Mr Shanahan also claimed there was proof of extensive bias by the board’s chair, Mel Congerton, and other members in favour of the merger plans.
He revealed an email by Mr Congerton sent in July 2013.
“Let the minister know that he’s doing a great job in the trenches,” Mr Congerton purportedly wrote.
“In the words of Churchill – we will prevail.”
Justice Martin questioned whether this was relevant given it was not until later that year that the Minister announced his proposals for council mergers.
Mr Shanahan also outlined an email to Premier Colin Barnett’s by Mr Congerton where he expressed an interest in becoming a local government commissioner, as previously revealed by the ABC.
“That might give rise to a reasonable apprehension of bias,” Mr Shanahan said.
He also said meetings by board members with Mr Simpson and the involvement by Local Government Department members in the board’s deliberations pointed to bias.
That argument was rejected by the lawyer representing the State Government, Craig Bydder.

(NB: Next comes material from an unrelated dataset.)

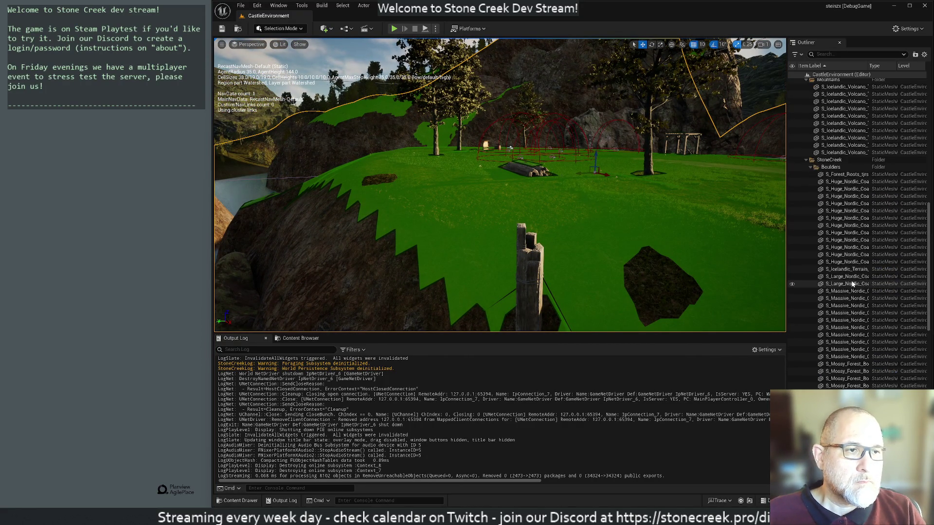
pyautogui.scroll(10, 851, 283)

He said if the board had been doing the Government’s bidding it would have gone along with its wish for a greater City of Perth, including the University of Western Australia, QEII hospital and Kings Park.
Mr Bydder agreed with Justice Martin that the most which could be said was Mr Congerton was generally supportive of the council merger plan.
Mr Shanahan also suggested local governments and electors should have been allowed to make their own proposals for boundary changes before the Local Government Advisory Board made its recommendations to Government.
ABC News 25 November 2014
Prior to the hearing protesters carried what they called the “coffin of democracy” from the Concert Hall along St Georges Terrace to the front steps of the court.
Save Kalamunda Shire Action Group convenor Alan Malcolm was among the 30 protesters who accompanied the fake coffin in a mock funeral procession.
Alan Malcolm Save Kalamunda Action Group
PHOTO: Alan Malcolm from the Save Kalamunda Shire Action Group, dressed as an undertaker for today’s protest against the process of merging councils. (ABC News: Natasha Harradine)
He said the forced amalgamations were undemocratic.
“We believe the Government has sought throughout this entire process to deny people their democratic right to vote on forced amalgamations, first of all by seeking to remove the Dadour provision from the Local Government Act and then by making these forced mergers,” he said.
Mr Malcolm also criticised Mr Barnett’s move to force the mergers.
“We believe he’s burying the democratic process and this is a symbolic attempt to highlight that they are, in fact, burying democracy,” he said.
“Democracy is not something political, it’s the bedrock, the foundation of the entire political system.
“It’s about asking or demanding our democratic right to vote on something we believe we should be entitled to have a democratic vote on, that is the forced amalgamations or mergers of most of, or nearly all the cities, shires and councils within the Perth metropolitan area.”
The State Government last month rejected the Local Government Advisory Board’s recommendation for merging the five western suburbs councils of Peppermint Grove, Claremont, Nedlands, Mosman Park and Cottesloe into one.
The Premier made it clear the Government still planned to move on the western suburbs merger at some point, but refused to explain how it would achieve that.
There are provisions in the Local Government Act for ratepayers to have a vote over planned mergers through what is called as a Dadour poll.
But because some mergers were being done through a boundary adjustment rather than an amalgamation, not all residents will have a say, which sparked claims that the process is undemocratic.
Mayors predicted rates would have to increase to pay for the Government’s plans after it only allocated $60 million for the merger process.
Of that sum, $45 million was in the form of loans.